Sunday, June 16, 2013

Mohsin Hamid's "The Reluctant Fundamentalist"

Mohsin Hamid's explosive novel "The Reluctant Fundamentalist" features the story of a brilliant  Pakistani  student of Finance in the prestigious Princeton University who excels in education as well as in his job but some higher calling towards his native roots dominates his existence after the cataclysmic event of 9/11 attacks. Changez is an affable and polite man, able to win the heart of any person who comes across him. His boss is very happy with his performance and assigns him challenging duties with handsome salary. His beloved, Erica, introduces him to her family and the New York elite. Changez seems have got everything in life. But out of the blue two planes crash into World Trade Tower and the event changes everything. Changez has to sustain hostile stares from Americans and Erica starts having neurotic problems. The post 9/11 America harks back to jingoism and xenophobia and Erica starts living in the past when she was in love with her former boyfriend Chris who died of blood cancer long ago. She goes far away from Changez but he still nurtures love for her. Changez is angry with the American government when it starts bombing innocent civilians in Afghanistan and Iraq. He grows beard, performs badly in his job and irritates everyone. Eventually he returns to Pakistan and becomes a fundamentalist but not a core fanatic.
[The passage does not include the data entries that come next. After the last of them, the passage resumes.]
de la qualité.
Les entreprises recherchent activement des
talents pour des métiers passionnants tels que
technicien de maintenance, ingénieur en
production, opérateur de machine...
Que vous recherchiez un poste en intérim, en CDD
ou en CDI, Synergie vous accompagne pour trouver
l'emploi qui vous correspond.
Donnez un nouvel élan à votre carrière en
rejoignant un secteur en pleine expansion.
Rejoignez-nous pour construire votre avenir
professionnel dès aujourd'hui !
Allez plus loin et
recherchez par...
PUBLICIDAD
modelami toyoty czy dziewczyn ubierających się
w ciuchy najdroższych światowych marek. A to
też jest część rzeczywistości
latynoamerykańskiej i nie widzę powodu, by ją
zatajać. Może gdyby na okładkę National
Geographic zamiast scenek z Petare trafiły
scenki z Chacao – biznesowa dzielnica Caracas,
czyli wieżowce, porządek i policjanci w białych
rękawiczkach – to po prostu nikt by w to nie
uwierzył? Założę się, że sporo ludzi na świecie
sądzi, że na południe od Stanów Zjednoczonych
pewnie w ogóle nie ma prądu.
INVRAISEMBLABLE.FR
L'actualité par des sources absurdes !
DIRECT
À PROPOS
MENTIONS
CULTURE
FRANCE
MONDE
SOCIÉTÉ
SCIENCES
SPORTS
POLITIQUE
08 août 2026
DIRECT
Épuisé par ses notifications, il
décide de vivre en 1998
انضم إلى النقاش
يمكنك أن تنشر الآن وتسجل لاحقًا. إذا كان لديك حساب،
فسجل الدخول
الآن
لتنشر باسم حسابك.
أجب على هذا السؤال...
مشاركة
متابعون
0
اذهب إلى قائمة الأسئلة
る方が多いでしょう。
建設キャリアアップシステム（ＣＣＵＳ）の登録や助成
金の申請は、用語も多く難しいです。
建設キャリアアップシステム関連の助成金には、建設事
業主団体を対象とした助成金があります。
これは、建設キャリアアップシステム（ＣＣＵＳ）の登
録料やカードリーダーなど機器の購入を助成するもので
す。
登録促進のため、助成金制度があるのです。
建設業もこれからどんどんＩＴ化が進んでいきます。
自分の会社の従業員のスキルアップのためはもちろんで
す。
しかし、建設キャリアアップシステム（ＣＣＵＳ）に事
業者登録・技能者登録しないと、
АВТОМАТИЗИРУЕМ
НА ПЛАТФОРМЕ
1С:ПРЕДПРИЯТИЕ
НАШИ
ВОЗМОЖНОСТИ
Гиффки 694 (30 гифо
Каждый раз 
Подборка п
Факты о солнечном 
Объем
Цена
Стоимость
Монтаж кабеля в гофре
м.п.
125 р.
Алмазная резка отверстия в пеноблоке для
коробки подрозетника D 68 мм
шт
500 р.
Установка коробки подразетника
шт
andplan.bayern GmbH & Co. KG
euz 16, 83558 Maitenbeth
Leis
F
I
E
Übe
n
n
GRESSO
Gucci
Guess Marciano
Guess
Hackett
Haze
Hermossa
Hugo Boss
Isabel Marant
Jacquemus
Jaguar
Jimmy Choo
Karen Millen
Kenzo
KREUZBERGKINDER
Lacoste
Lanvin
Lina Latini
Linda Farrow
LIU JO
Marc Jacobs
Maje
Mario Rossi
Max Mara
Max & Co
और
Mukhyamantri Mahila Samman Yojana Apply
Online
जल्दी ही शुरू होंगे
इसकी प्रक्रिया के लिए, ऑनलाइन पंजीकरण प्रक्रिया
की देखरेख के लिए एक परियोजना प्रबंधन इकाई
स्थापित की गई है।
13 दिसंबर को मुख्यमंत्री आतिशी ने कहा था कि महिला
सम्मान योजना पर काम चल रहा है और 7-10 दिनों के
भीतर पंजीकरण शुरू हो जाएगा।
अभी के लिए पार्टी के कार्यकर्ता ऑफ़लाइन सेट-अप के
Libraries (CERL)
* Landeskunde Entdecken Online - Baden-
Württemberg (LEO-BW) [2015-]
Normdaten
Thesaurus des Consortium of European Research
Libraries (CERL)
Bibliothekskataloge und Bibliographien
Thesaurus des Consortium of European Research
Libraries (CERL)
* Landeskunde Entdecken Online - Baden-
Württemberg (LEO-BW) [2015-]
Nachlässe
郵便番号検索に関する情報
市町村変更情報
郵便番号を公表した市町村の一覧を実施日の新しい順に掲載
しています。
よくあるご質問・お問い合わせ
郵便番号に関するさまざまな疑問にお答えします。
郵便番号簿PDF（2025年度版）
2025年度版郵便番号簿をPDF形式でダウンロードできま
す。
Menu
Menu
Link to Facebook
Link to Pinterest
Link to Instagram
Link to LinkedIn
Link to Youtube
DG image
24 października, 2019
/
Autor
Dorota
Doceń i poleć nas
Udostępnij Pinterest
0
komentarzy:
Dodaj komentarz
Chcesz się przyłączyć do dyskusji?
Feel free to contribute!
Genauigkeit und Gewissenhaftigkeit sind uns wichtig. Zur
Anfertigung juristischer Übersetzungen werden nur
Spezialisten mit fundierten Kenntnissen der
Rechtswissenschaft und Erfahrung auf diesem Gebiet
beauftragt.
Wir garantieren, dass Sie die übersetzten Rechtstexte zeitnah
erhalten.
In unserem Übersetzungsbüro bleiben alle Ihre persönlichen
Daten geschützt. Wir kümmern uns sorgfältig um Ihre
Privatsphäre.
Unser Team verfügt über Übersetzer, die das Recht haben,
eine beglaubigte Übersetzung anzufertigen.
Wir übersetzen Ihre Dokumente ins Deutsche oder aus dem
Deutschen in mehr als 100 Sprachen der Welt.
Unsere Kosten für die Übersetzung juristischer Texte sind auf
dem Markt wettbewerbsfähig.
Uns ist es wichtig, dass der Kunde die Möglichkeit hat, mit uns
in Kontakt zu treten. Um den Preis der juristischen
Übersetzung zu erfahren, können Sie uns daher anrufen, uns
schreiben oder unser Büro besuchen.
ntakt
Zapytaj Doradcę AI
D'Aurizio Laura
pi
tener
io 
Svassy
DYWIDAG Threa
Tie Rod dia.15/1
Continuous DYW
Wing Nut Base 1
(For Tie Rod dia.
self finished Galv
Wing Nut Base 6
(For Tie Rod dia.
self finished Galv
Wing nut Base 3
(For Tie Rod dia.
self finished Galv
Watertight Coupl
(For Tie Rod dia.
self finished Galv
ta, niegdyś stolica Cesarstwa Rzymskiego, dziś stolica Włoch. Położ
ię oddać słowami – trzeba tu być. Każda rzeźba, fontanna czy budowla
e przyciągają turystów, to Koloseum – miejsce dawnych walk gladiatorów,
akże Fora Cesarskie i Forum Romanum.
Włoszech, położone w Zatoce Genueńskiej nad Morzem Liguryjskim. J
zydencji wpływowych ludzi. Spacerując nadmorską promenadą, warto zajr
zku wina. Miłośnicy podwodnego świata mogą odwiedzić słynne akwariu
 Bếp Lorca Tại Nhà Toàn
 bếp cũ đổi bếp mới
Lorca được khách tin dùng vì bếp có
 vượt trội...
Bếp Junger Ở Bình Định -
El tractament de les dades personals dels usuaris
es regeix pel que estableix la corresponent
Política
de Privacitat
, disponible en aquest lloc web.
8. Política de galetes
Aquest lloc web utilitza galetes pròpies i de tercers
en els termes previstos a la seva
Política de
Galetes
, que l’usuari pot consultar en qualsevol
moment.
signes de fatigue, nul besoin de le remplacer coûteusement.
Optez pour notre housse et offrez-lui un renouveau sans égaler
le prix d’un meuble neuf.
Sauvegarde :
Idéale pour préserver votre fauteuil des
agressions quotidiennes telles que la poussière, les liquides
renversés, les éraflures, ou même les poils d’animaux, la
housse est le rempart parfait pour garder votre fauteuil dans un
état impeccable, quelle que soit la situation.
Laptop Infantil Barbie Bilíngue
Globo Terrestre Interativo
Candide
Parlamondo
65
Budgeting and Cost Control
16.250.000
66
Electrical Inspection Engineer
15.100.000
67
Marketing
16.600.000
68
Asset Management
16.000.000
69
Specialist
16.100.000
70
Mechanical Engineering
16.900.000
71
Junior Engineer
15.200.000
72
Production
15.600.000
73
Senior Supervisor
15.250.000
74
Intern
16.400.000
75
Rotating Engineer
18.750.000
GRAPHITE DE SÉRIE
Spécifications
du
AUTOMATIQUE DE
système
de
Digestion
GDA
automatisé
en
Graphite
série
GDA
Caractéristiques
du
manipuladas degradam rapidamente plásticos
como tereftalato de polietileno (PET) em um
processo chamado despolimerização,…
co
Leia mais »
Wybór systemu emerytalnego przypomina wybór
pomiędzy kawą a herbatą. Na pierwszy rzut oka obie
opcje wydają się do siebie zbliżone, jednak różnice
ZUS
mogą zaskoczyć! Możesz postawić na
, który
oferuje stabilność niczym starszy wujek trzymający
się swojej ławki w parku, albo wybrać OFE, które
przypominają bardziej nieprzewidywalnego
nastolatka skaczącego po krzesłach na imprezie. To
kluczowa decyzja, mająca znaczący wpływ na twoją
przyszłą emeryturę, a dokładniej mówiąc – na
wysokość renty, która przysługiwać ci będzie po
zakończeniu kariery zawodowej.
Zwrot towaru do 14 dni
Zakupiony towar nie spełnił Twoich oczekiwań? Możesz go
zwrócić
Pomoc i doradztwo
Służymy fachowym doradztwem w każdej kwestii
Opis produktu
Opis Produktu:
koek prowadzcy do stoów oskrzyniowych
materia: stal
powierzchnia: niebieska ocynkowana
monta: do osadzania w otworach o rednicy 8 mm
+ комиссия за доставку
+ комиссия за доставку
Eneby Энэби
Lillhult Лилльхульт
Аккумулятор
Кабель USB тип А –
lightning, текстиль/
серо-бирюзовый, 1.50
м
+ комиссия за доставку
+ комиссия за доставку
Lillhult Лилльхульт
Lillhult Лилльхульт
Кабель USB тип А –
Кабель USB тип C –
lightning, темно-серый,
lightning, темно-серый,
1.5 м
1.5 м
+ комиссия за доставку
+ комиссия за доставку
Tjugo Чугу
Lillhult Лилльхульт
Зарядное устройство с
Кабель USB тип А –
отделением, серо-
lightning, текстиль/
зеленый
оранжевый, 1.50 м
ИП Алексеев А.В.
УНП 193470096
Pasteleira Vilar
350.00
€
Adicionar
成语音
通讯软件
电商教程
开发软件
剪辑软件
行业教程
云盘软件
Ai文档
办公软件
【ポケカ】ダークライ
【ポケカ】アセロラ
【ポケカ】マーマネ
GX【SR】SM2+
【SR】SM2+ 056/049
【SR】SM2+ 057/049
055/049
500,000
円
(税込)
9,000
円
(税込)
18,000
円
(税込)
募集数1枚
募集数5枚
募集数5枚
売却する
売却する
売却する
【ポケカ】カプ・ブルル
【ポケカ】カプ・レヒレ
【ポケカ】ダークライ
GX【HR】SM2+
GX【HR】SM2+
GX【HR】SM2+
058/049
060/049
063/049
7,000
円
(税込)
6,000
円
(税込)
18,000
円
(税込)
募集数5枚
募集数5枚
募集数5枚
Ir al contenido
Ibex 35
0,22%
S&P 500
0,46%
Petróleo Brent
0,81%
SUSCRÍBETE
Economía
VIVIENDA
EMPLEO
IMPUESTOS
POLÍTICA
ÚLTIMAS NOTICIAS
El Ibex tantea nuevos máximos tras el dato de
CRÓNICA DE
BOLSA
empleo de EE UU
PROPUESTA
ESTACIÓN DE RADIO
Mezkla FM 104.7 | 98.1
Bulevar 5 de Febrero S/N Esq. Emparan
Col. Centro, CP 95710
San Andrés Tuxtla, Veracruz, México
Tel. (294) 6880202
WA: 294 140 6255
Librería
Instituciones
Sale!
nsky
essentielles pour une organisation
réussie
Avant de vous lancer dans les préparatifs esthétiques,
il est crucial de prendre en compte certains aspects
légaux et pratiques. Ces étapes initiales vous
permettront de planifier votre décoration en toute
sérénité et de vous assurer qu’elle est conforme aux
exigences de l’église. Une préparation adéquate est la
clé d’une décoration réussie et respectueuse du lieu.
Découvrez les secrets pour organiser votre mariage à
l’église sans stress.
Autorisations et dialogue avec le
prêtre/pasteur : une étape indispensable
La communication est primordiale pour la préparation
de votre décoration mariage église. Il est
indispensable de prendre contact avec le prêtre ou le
The novel is told in dramatic monologue style in the tradition of Robert Browning. Changez is in conversation with an American in a Lahore cafe throughtout the narrative and he is recalling his time in America to that American. The interlocutor makes his presence felt to the reader when Changez reports his uneasiness time and again during the conversation. This style is brilliant as the unknown individual American represents the whole America and Changez has many things to tell the Americans. There are sharp satirical observations against Americans in pithy sentences. The identity crisis of an immigrant is captured adroitly by the writer in lines like, "I belong neither to New York, nor to Lahore". Hamid has a commendable command over the language and the novel is a smooth read. It is short and engaging. There are many books retelling post 9/11 experiences but this one stands above the rest. Recommended!